| What is needed |
Rewrite every line of the listing below as a numbered list, omitting blank lines and leaving out the pictures.

-----

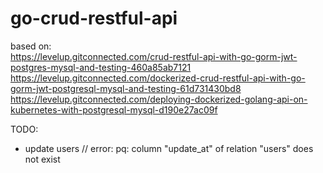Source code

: # go-crud-restful-api
based on:  
https://levelup.gitconnected.com/crud-restful-api-with-go-gorm-jwt-postgres-mysql-and-testing-460a85ab7121  
https://levelup.gitconnected.com/dockerized-crud-restful-api-with-go-gorm-jwt-postgresql-mysql-and-testing-61d731430bd8  
https://levelup.gitconnected.com/deploying-dockerized-golang-api-on-kubernetes-with-postgresql-mysql-d190e27ac09f  

TODO:  
- update users // error: pq: column "update_at" of relation "users" does not exist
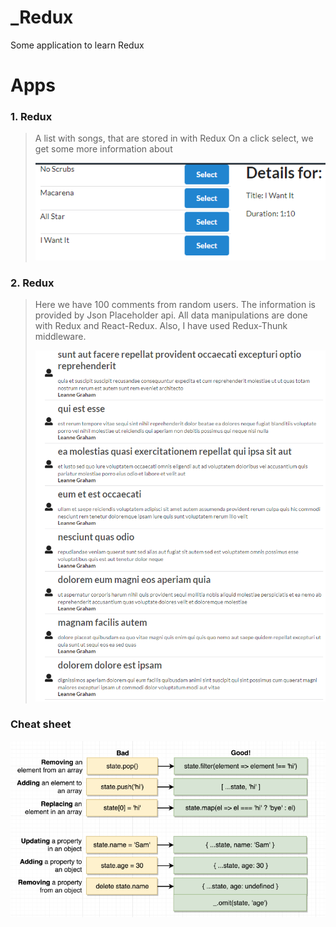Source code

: # _Redux
Some application to learn Redux

# Apps

### 1. Redux

> A list with songs, that are stored in with Redux
> On a click select, we get some more information about
>
> ![img.png](img.png)
>
### 2. Redux
> Here we have 100 comments from random users. The information is provided by Json Placeholder api. All data manipulations are done with Redux and React-Redux. Also, I have used Redux-Thunk middleware.
> 
>![img_1.png](img_1.png)
>





### Cheat sheet
![img.png](readme_img/img.png)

-----

| Written reply |
1. Source code
2. : # go-crud-restful-api
3. based on:  
4. https://levelup.gitconnected.com/crud-restful-api-with-go-gorm-jwt-postgres-mysql-and-testing-460a85ab7121  
5. https://levelup.gitconnected.com/dockerized-crud-restful-api-with-go-gorm-jwt-postgresql-mysql-and-testing-61d731430bd8  
6. https://levelup.gitconnected.com/deploying-dockerized-golang-api-on-kubernetes-with-postgresql-mysql-d190e27ac09f  
7. TODO:  
8. - update users // error: pq: column "update_at" of relation "users" does not exist
9. Source code
10. : # _Redux
11. Some application to learn Redux
12. # Apps
13. ### 1. Redux
14. > A list with songs, that are stored in with Redux
15. > On a click select, we get some more information about
16. >
17. > ![img.png](img.png)
18. >
19. ### 2. Redux
20. > Here we have 100 comments from random users. The information is provided by Json Placeholder api. All data manipulations are done with Redux and React-Redux. Also, I have used Redux-Thunk middleware.
21. > 
22. >![img_1.png](img_1.png)
23. >
24. ### Cheat sheet
25. ![img.png](readme_img/img.png)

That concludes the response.